Trogidae - Diet and Habitat

Diet and Habitat

Predators are rare due to Trogidae's habit of being covered with dirt and debris, and that when they are disturbed they have a habit of being motionless or faking death to avoid detection or being eaten. Their most common predators are birds since they tend to invade nests among other things.

The Trogidae family is predaceous in addition to being scavengers. The pupae, larval, and adult stages of life have all been documented to be cannibalistic. Because of this tendency, the adult beetles will postpone, or delay pupation in an effort to maintain their safety and find a safe pupation site.
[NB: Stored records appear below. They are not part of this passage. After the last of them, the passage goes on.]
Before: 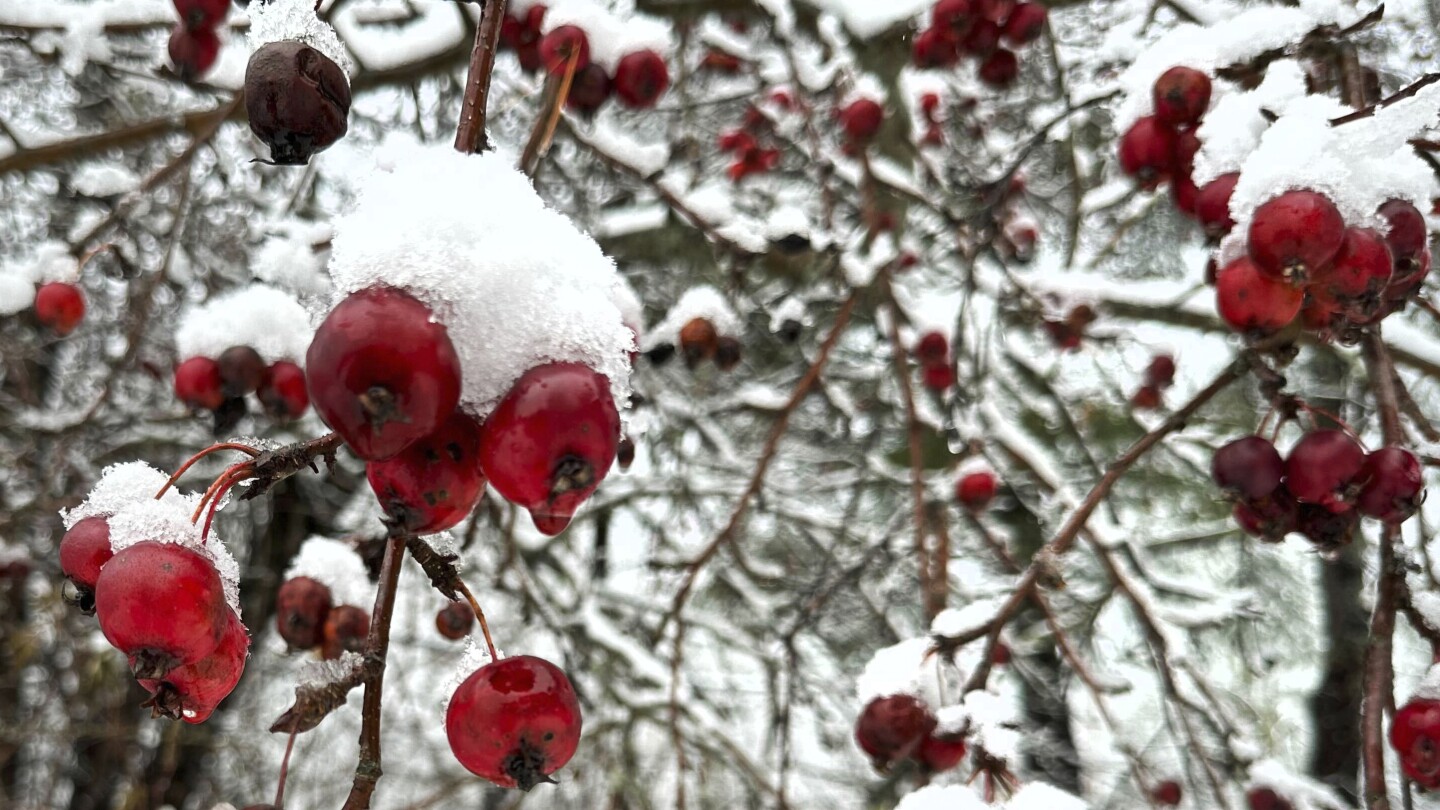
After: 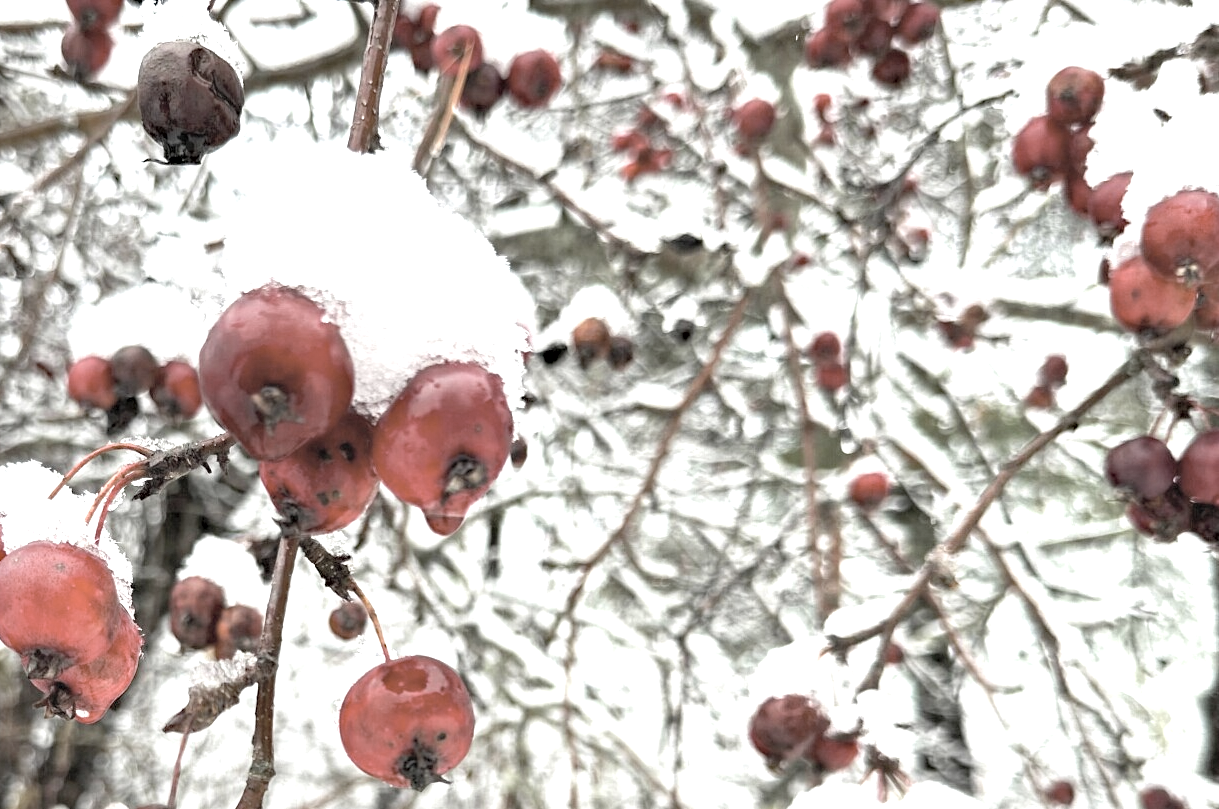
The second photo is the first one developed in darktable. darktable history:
contrast brightness saturation: brightness 0.184, saturation -0.505
crop: left 7.475%, right 7.836%
exposure: black level correction 0, exposure 1.199 EV, compensate highlight preservation false
haze removal: compatibility mode true, adaptive false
The adult hide beetle produces a pheromone in its feces that leads other adults and larvae to food sources. Studies have shown that this species is not cannibalistic due to over-crowding of populations, but just a food source preference.

Beetles of the Trogidae family have also been found to feed off of carcasses in the wild that have died and are decomposing. In one lab experiment done in 1998 by the Department of Zoology at the University of Melbourne, the hide beetle ate all tissues on a sheep carcass and left the bones.

When carcasses are not available their diet consists of eating the dry remains of dead mammals and birds in later to last stages of decomposition. Since they are usually the last at the scene, they can be found eating feathers, fur, skin, feces and anything else they can scavenge. Trogidae Omorgus candidus or any beetle in the family Trogidae is a scavenger type beetle that all have the same diet and predators for all in this family are the same.